A working mathematical model of the atom started developing in the late 1890's and early 1900's. Working with the Ernest Rutherford model derived from the Geiger–Marsden experiment, Niels Bohr developed a quantum physics-based modification of the Rutherford model. The Bohr model is highly predictive for the protium atom, a single positively charged proton and a negatively charged electron orbital, and related the lines in emission and absorption spectra to the energy differences between the orbits that electrons could take around the atom.
The stylized Bohr Model shown above is the visual representation of the atom that most of us still connect with what an atom looks like (it probably doesn't). However, it is important to note that if the protium atom were expanded to the scale of the above picture, neither the proton or electron would be visible. The matter in a protium atom is tiny in comparison to the space it takes up (0.000000000000119%, give or take a decimal or two).
Electrons - In the Standard Model of particle physics, electrons belong to the group of subatomic particles called leptons, which are believed to be elementary particles.

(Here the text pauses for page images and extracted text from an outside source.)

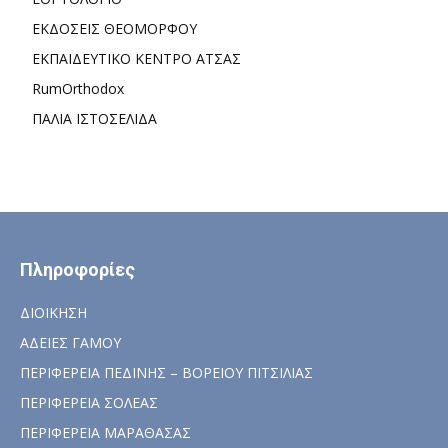
ΕΚΔΟΣΕΙΣ ΘΕΟΜΟΡΦΟΥ
ΕΚΠΑΙΔΕΥΤΙΚΟ ΚΕΝΤΡΟ ΑΤΣΑΣ
RumOrthodox
ΠΑΛΙΑ ΙΣΤΟΣΕΛΙΔΑ
Πληροφορίες
ΔΙΟΙΚΗΣΗ
ΑΔΕΙΕΣ ΓΑΜΟΥ
ΠΕΡΙΦΕΡΕΙΑ ΠΕΔΙΝΗΣ – ΒΟΡΕΙΟΥ ΠΙΤΣΙΛΙΑΣ
ΠΕΡΙΦΕΡΕΙΑ ΣΟΛΕΑΣ
ΠΕΡΙΦΕΡΕΙΑ ΜΑΡΑΘΑΣΑΣ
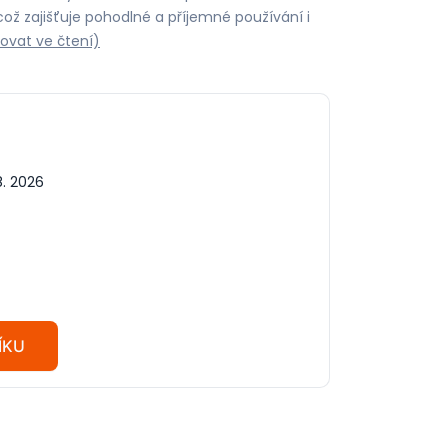
 což zajišťuje pohodlné a příjemné používání i
ovat ve čtení)
8. 2026
H
ÍKU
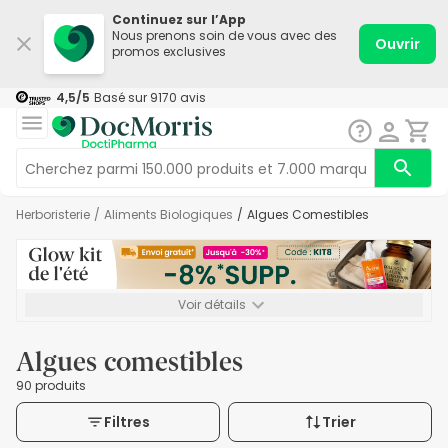
Continuez sur l’App
Nous prenons soin de vous avec des
Ouvrir
promos exclusives
4,5
/5
Basé sur
9170
avis
Herboristerie
/
Aliments Biologiques
/
Algues Comestibles
Voir détails
*-8% SUPP., 72€ min d’achat. Valable jusqu’au 16/08. Non
cumulable.
Algues comestibles
90 produits
Filtres
Trier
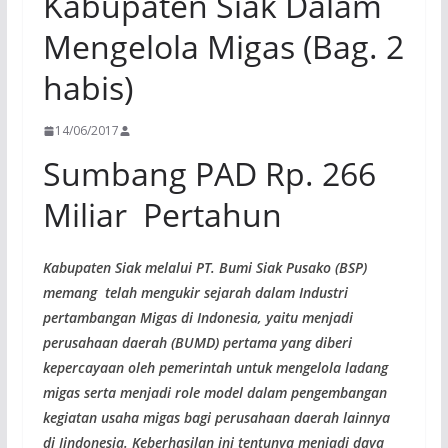
Kabupaten Siak Dalam
Mengelola Migas (Bag. 2
habis)
14/06/2017
Sumbang PAD Rp. 266
Miliar Pertahun
Kabupaten Siak melalui PT. Bumi Siak Pusako (BSP)
memang telah mengukir sejarah dalam Industri
pertambangan Migas di Indonesia, yaitu menjadi
perusahaan daerah (BUMD) pertama yang diberi
kepercayaan oleh pemerintah untuk mengelola ladang
migas serta menjadi role model dalam pengembangan
kegiatan usaha migas bagi perusahaan daerah lainnya
di Iindonesia.
Keberhasilan ini tentunya menjadi daya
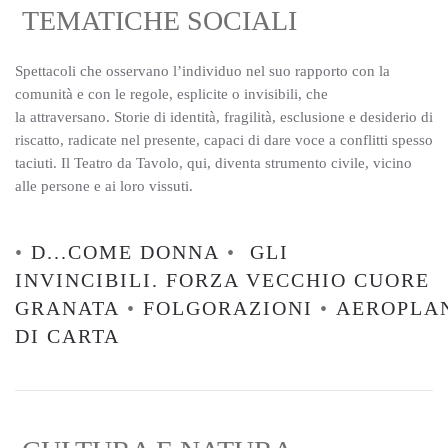
TEMATICHE SOCIALI
Spettacoli che osservano l’individuo nel suo rapporto con la
comunità e con le regole, esplicite o invisibili, che
la attraversano. Storie di identità, fragilità, esclusione e desiderio di
riscatto, radicate nel presente, capaci di dare voce a conflitti spesso
taciuti. Il Teatro da Tavolo, qui, diventa strumento civile, vicino
alle persone e ai loro vissuti.
•
D...COME DONNA
•
GLI
INVINCIBILI. FORZA VECCHIO CUORE
GRANATA
•
FOLGORAZIONI
•
AEROPLA
DI CARTA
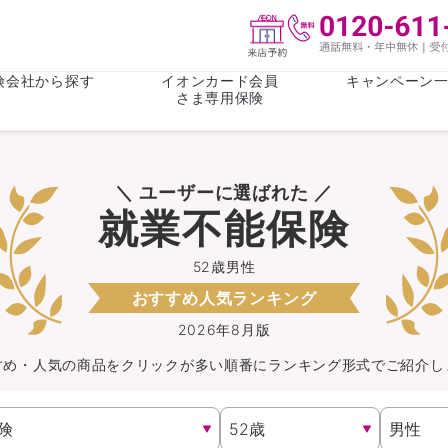
険会社から探す
イオンカード会員
キャンペーン
さま専用保険
保険(その他)
お金
＼ ユーザーに選ばれた ／
がん保険
がん保険
女性医療保
女性医療保
就業不能保険
ライフステージ
心配事
終身保険
収入保障保
収入保障保険
介護・認知
52歳男性
おすすめ人気ランキング
持病がある方向け
持病がある
医療保険
がん保険
2026年8月版
すめ・人気の商品を
クリック
が
多い順番にランキング形式でご紹介し
自転車保険
火災保険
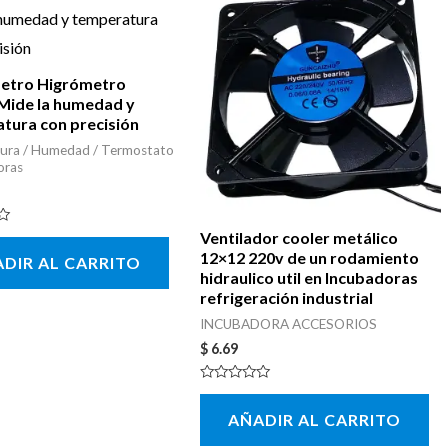
etro Higrómetro
 Mide la humedad y
tura con precisión
ura / Humedad / Termostato
oras
Ventilador cooler metálico
12×12 220v de un rodamiento
DIR AL CARRITO
hidraulico util en Incubadoras
refrigeración industrial
INCUBADORA ACCESORIOS
$
6.69
Valorado
con
AÑADIR AL CARRITO
0
de
5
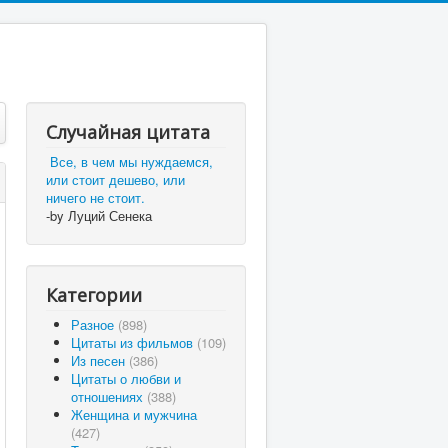
Случайная цитата
Все, в чем мы нуждаемся,
или стоит дешево, или
ничего не стоит.
-by Луций Сенека
Категории
Разное
(898)
Цитаты из фильмов
(109)
Из песен
(386)
Цитаты о любви и
отношениях
(388)
Женщина и мужчина
(427)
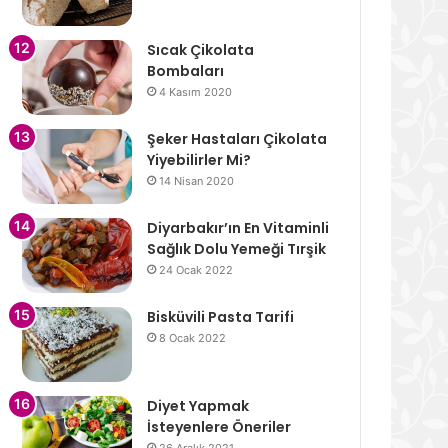
Sıcak Çikolata
Bombaları
4 Kasım 2020
Şeker Hastaları Çikolata
Yiyebilirler Mi?
14 Nisan 2020
Diyarbakır’ın En Vitaminli
Sağlık Dolu Yemeği Tırşik
24 Ocak 2022
Bisküvili Pasta Tarifi
8 Ocak 2022
Diyet Yapmak
İsteyenlere Öneriler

Wave Function Collapse - Particles, like the photon, can exhibit a wave-particle duality. They are particles, but until they interact, they act like waves. While not main-stream physics, there are theoretical models using Eigenstates of time to yield a solution to this dilemma, showing that the time vectors can set up an interference pattern, but on collapse pinpoints a specific time vector with the particle observed. All time vectors are equally real until collapse at a point. Continuous observation of a portion of the field can truncate the wave equation.